> **EXERCISE REQUIREMENTS**
Convert every line of the data below into a Markdown table with the columns "Row" and "Line," numbering the rows in order and leaving out any blank lines.

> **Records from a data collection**
----

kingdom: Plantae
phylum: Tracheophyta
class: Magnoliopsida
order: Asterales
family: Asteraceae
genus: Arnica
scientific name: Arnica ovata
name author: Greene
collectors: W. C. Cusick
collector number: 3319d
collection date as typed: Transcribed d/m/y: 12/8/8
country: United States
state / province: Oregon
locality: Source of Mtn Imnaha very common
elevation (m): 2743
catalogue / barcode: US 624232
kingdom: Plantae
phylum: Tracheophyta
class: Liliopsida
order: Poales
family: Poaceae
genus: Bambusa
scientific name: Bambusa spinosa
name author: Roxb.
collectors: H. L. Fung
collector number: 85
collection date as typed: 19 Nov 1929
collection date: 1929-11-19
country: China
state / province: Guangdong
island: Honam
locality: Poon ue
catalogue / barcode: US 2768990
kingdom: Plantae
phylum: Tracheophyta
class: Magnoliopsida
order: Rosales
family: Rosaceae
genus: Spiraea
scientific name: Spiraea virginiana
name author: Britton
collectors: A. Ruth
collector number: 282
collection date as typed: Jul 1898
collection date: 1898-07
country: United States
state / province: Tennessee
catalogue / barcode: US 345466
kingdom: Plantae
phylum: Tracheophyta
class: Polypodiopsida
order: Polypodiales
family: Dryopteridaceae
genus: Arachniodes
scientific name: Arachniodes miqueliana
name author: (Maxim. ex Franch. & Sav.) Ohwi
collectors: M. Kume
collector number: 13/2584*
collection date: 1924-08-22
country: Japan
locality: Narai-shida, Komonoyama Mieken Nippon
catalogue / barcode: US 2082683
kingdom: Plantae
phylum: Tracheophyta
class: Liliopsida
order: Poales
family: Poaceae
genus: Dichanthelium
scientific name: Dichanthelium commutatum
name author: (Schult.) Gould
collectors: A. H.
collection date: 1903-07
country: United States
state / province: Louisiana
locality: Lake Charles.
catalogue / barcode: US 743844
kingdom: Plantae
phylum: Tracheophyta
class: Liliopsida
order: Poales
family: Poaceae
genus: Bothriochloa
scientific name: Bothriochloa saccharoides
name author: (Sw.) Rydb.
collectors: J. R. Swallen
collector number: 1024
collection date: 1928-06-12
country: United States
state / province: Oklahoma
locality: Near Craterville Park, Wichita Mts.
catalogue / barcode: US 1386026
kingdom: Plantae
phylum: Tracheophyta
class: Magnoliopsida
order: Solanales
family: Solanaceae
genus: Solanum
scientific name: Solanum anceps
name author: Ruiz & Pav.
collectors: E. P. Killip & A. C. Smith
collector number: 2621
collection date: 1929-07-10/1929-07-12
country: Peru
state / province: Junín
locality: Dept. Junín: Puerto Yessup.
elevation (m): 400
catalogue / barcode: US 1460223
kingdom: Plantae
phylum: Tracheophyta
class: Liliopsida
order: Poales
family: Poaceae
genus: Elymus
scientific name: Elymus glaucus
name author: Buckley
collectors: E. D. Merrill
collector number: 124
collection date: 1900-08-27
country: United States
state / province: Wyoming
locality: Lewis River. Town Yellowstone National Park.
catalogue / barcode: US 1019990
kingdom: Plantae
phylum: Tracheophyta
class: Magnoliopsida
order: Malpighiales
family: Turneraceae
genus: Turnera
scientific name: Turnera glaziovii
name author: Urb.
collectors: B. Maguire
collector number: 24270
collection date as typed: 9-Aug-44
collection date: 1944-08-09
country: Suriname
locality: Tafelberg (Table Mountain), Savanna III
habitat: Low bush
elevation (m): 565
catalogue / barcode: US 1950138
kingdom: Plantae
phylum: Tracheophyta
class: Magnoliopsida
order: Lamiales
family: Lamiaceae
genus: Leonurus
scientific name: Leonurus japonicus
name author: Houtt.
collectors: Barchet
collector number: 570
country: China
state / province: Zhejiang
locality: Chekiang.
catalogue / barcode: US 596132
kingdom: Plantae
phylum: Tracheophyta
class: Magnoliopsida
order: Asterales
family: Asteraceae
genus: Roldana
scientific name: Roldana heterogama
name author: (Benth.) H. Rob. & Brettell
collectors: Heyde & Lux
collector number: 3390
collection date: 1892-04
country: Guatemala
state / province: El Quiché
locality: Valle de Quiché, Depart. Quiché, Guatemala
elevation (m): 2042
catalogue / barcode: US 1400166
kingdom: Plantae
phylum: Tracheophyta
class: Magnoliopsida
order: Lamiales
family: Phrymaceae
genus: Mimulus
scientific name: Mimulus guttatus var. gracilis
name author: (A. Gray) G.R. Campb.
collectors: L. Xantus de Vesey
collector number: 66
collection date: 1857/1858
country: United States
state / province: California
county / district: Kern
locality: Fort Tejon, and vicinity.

----

> **TASK SOLUTION**
| Row | Line |
|---|---|
| 1 | kingdom: Plantae |
| 2 | phylum: Tracheophyta |
| 3 | class: Magnoliopsida |
| 4 | order: Asterales |
| 5 | family: Asteraceae |
| 6 | genus: Arnica |
| 7 | scientific name: Arnica ovata |
| 8 | name author: Greene |
| 9 | collectors: W. C. Cusick |
| 10 | collector number: 3319d |
| 11 | collection date as typed: Transcribed d/m/y: 12/8/8 |
| 12 | country: United States |
| 13 | state / province: Oregon |
| 14 | locality: Source of Mtn Imnaha very common |
| 15 | elevation (m): 2743 |
| 16 | catalogue / barcode: US 624232 |
| 17 | kingdom: Plantae |
| 18 | phylum: Tracheophyta |
| 19 | class: Liliopsida |
| 20 | order: Poales |
| 21 | family: Poaceae |
| 22 | genus: Bambusa |
| 23 | scientific name: Bambusa spinosa |
| 24 | name author: Roxb. |
| 25 | collectors: H. L. Fung |
| 26 | collector number: 85 |
| 27 | collection date as typed: 19 Nov 1929 |
| 28 | collection date: 1929-11-19 |
| 29 | country: China |
| 30 | state / province: Guangdong |
| 31 | island: Honam |
| 32 | locality: Poon ue |
| 33 | catalogue / barcode: US 2768990 |
| 34 | kingdom: Plantae |
| 35 | phylum: Tracheophyta |
| 36 | class: Magnoliopsida |
| 37 | order: Rosales |
| 38 | family: Rosaceae |
| 39 | genus: Spiraea |
| 40 | scientific name: Spiraea virginiana |
| 41 | name author: Britton |
| 42 | collectors: A. Ruth |
| 43 | collector number: 282 |
| 44 | collection date as typed: Jul 1898 |
| 45 | collection date: 1898-07 |
| 46 | country: United States |
| 47 | state / province: Tennessee |
| 48 | catalogue / barcode: US 345466 |
| 49 | kingdom: Plantae |
| 50 | phylum: Tracheophyta |
| 51 | class: Polypodiopsida |
| 52 | order: Polypodiales |
| 53 | family: Dryopteridaceae |
| 54 | genus: Arachniodes |
| 55 | scientific name: Arachniodes miqueliana |
| 56 | name author: (Maxim. ex Franch. & Sav.) Ohwi |
| 57 | collectors: M. Kume |
| 58 | collector number: 13/2584* |
| 59 | collection date: 1924-08-22 |
| 60 | country: Japan |
| 61 | locality: Narai-shida, Komonoyama Mieken Nippon |
| 62 | catalogue / barcode: US 2082683 |
| 63 | kingdom: Plantae |
| 64 | phylum: Tracheophyta |
| 65 | class: Liliopsida |
| 66 | order: Poales |
| 67 | family: Poaceae |
| 68 | genus: Dichanthelium |
| 69 | scientific name: Dichanthelium commutatum |
| 70 | name author: (Schult.) Gould |
| 71 | collectors: A. H. |
| 72 | collection date: 1903-07 |
| 73 | country: United States |
| 74 | state / province: Louisiana |
| 75 | locality: Lake Charles. |
| 76 | catalogue / barcode: US 743844 |
| 77 | kingdom: Plantae |
| 78 | phylum: Tracheophyta |
| 79 | class: Liliopsida |
| 80 | order: Poales |
| 81 | family: Poaceae |
| 82 | genus: Bothriochloa |
| 83 | scientific name: Bothriochloa saccharoides |
| 84 | name author: (Sw.) Rydb. |
| 85 | collectors: J. R. Swallen |
| 86 | collector number: 1024 |
| 87 | collection date: 1928-06-12 |
| 88 | country: United States |
| 89 | state / province: Oklahoma |
| 90 | locality: Near Craterville Park, Wichita Mts. |
| 91 | catalogue / barcode: US 1386026 |
| 92 | kingdom: Plantae |
| 93 | phylum: Tracheophyta |
| 94 | class: Magnoliopsida |
| 95 | order: Solanales |
| 96 | family: Solanaceae |
| 97 | genus: Solanum |
| 98 | scientific name: Solanum anceps |
| 99 | name author: Ruiz & Pav. |
| 100 | collectors: E. P. Killip & A. C. Smith |
| 101 | collector number: 2621 |
| 102 | collection date: 1929-07-10/1929-07-12 |
| 103 | country: Peru |
| 104 | state / province: Junín |
| 105 | locality: Dept. Junín: Puerto Yessup. |
| 106 | elevation (m): 400 |
| 107 | catalogue / barcode: US 1460223 |
| 108 | kingdom: Plantae |
| 109 | phylum: Tracheophyta |
| 110 | class: Liliopsida |
| 111 | order: Poales |
| 112 | family: Poaceae |
| 113 | genus: Elymus |
| 114 | scientific name: Elymus glaucus |
| 115 | name author: Buckley |
| 116 | collectors: E. D. Merrill |
| 117 | collector number: 124 |
| 118 | collection date: 1900-08-27 |
| 119 | country: United States |
| 120 | state / province: Wyoming |
| 121 | locality: Lewis River. Town Yellowstone National Park. |
| 122 | catalogue / barcode: US 1019990 |
| 123 | kingdom: Plantae |
| 124 | phylum: Tracheophyta |
| 125 | class: Magnoliopsida |
| 126 | order: Malpighiales |
| 127 | family: Turneraceae |
| 128 | genus: Turnera |
| 129 | scientific name: Turnera glaziovii |
| 130 | name author: Urb. |
| 131 | collectors: B. Maguire |
| 132 | collector number: 24270 |
| 133 | collection date as typed: 9-Aug-44 |
| 134 | collection date: 1944-08-09 |
| 135 | country: Suriname |
| 136 | locality: Tafelberg (Table Mountain), Savanna III |
| 137 | habitat: Low bush |
| 138 | elevation (m): 565 |
| 139 | catalogue / barcode: US 1950138 |
| 140 | kingdom: Plantae |
| 141 | phylum: Tracheophyta |
| 142 | class: Magnoliopsida |
| 143 | order: Lamiales |
| 144 | family: Lamiaceae |
| 145 | genus: Leonurus |
| 146 | scientific name: Leonurus japonicus |
| 147 | name author: Houtt. |
| 148 | collectors: Barchet |
| 149 | collector number: 570 |
| 150 | country: China |
| 151 | state / province: Zhejiang |
| 152 | locality: Chekiang. |
| 153 | catalogue / barcode: US 596132 |
| 154 | kingdom: Plantae |
| 155 | phylum: Tracheophyta |
| 156 | class: Magnoliopsida |
| 157 | order: Asterales |
| 158 | family: Asteraceae |
| 159 | genus: Roldana |
| 160 | scientific name: Roldana heterogama |
| 161 | name author: (Benth.) H. Rob. & Brettell |
| 162 | collectors: Heyde & Lux |
| 163 | collector number: 3390 |
| 164 | collection date: 1892-04 |
| 165 | country: Guatemala |
| 166 | state / province: El Quiché |
| 167 | locality: Valle de Quiché, Depart. Quiché, Guatemala |
| 168 | elevation (m): 2042 |
| 169 | catalogue / barcode: US 1400166 |
| 170 | kingdom: Plantae |
| 171 | phylum: Tracheophyta |
| 172 | class: Magnoliopsida |
| 173 | order: Lamiales |
| 174 | family: Phrymaceae |
| 175 | genus: Mimulus |
| 176 | scientific name: Mimulus guttatus var. gracilis |
| 177 | name author: (A. Gray) G.R. Campb. |
| 178 | collectors: L. Xantus de Vesey |
| 179 | collector number: 66 |
| 180 | collection date: 1857/1858 |
| 181 | country: United States |
| 182 | state / province: California |
| 183 | county / district: Kern |
| 184 | locality: Fort Tejon, and vicinity. |